### [JOB]
Render the listing from the line containing "Page size: 1241x1754." to the line containing "subtitle Étape 2", both included, as a Markdown table with the columns Row and Content. Number each line and skip the blank ones.

### [RECORDS PROVIDED]
#####

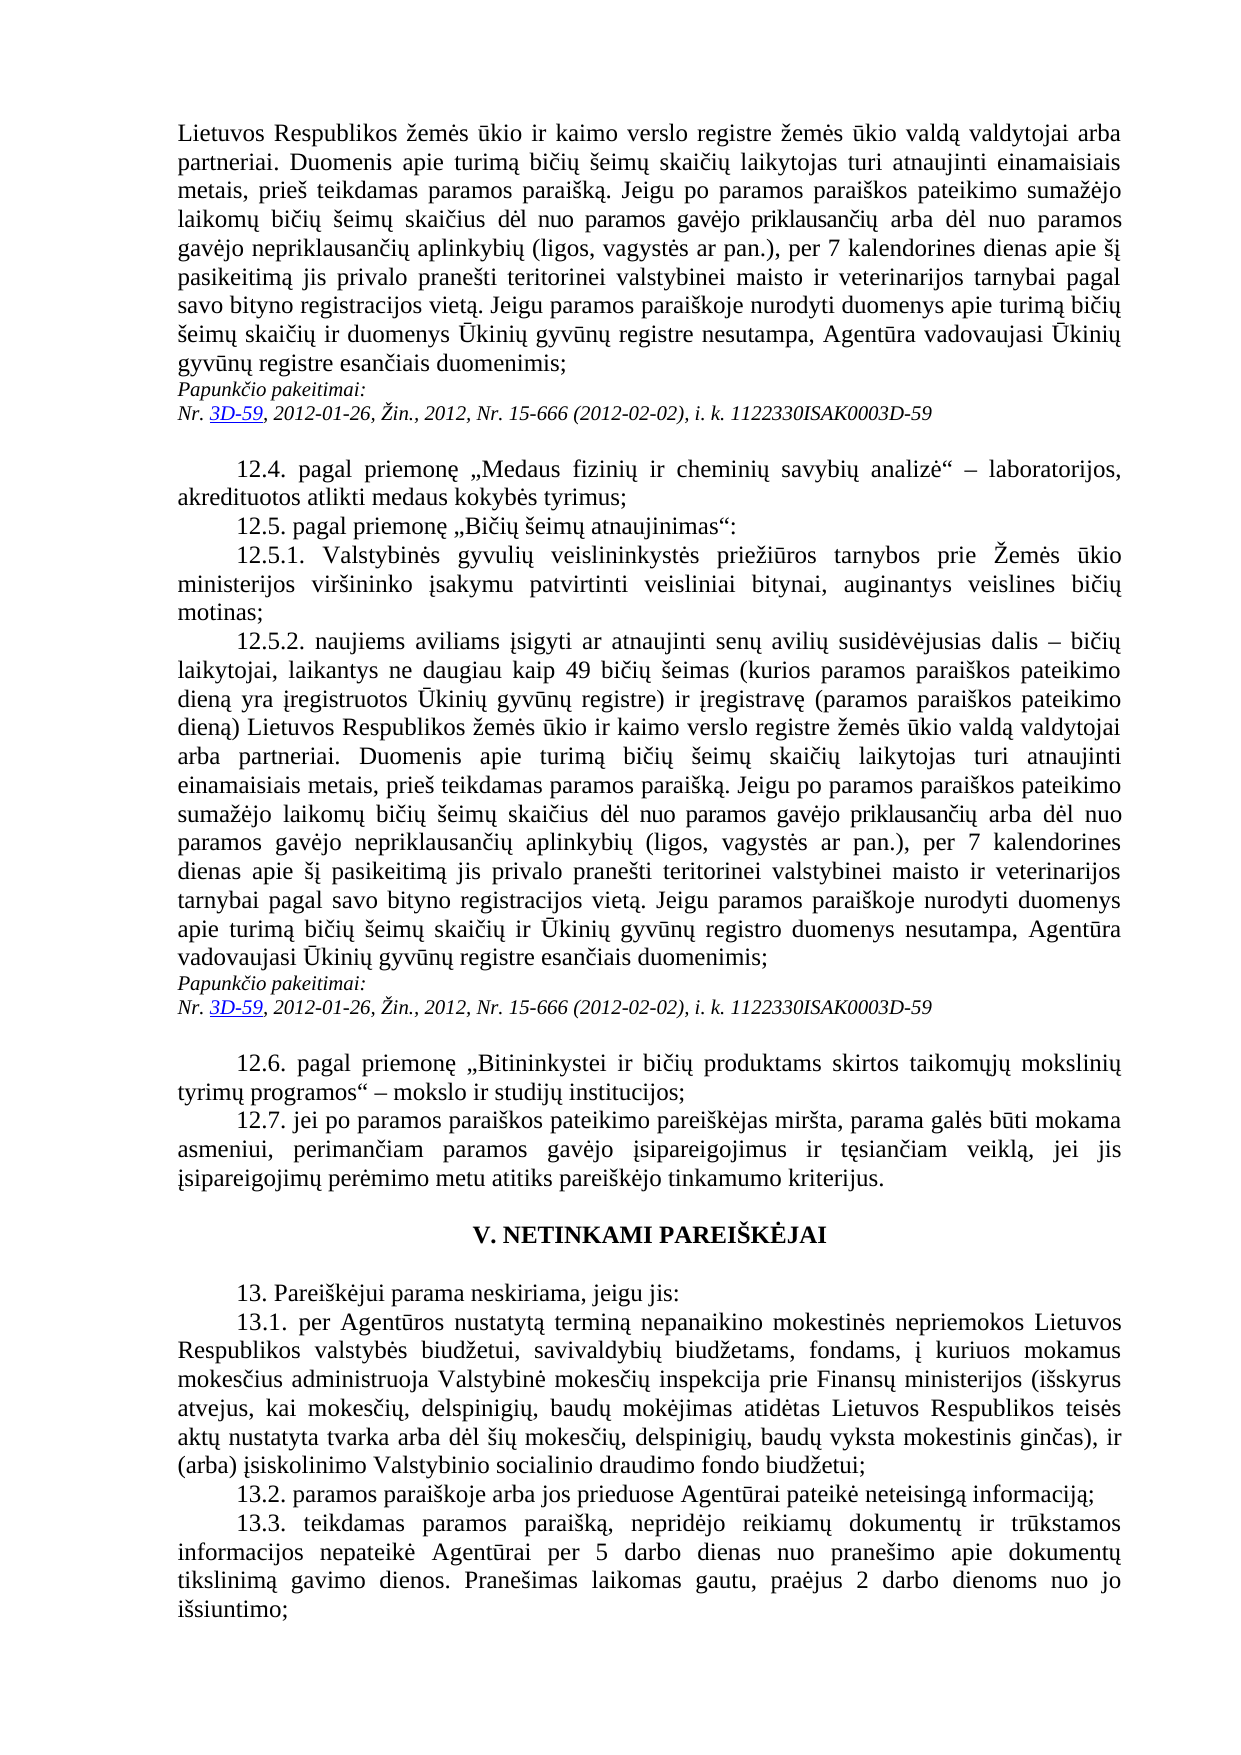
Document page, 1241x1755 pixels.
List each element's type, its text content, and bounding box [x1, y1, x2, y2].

#####

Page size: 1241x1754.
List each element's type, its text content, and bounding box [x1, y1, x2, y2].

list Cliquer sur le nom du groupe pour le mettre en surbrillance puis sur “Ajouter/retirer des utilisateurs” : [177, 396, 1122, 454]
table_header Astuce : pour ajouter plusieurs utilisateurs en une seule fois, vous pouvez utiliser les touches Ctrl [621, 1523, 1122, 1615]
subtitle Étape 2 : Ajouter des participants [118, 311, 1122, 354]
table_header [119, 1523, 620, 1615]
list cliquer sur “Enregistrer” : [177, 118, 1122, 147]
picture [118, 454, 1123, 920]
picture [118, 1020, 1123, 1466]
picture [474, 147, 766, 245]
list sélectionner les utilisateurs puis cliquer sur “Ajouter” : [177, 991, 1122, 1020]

#####

### [EXERCISE ANSWER]
| Row | Content |
|---|---|
| 1 | Page size: 1241x1754. |
| 2 | List each element's type, its text content, and bounding box [x1, y1, x2, y2]. |
| 3 | list Cliquer sur le nom du groupe pour le mettre en surbrillance puis sur “Ajouter/retirer des utilisateurs” : [177, 396, 1122, 454] |
| 4 | table_header Astuce : pour ajouter plusieurs utilisateurs en une seule fois, vous pouvez utiliser les touches Ctrl [621, 1523, 1122, 1615] |
| 5 | subtitle Étape 2 : Ajouter des participants [118, 311, 1122, 354] |